Problem:
An exact restatement of the data below, with the pictures removed, is the required answer.

Collected material:

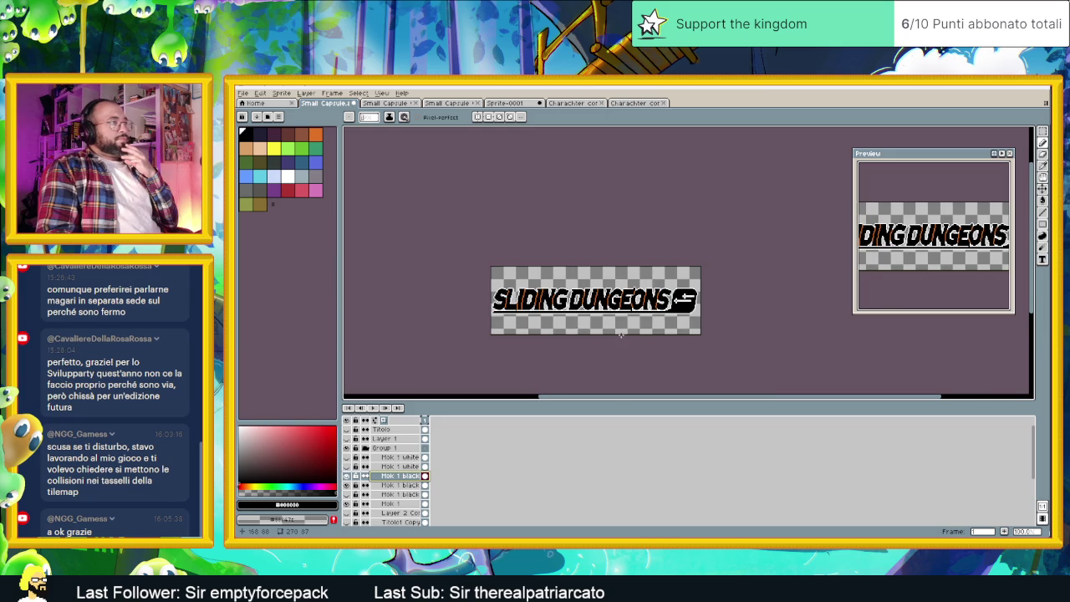
{"action": "left_click", "coordinate": [347, 476]}
{"action": "left_click", "coordinate": [347, 476]}
{"action": "left_click", "coordinate": [348, 476]}
{"action": "left_click", "coordinate": [347, 476]}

Response to this task:
{"action": "left_click", "coordinate": [347, 476]}
{"action": "left_click", "coordinate": [347, 476]}
{"action": "left_click", "coordinate": [348, 476]}
{"action": "left_click", "coordinate": [347, 476]}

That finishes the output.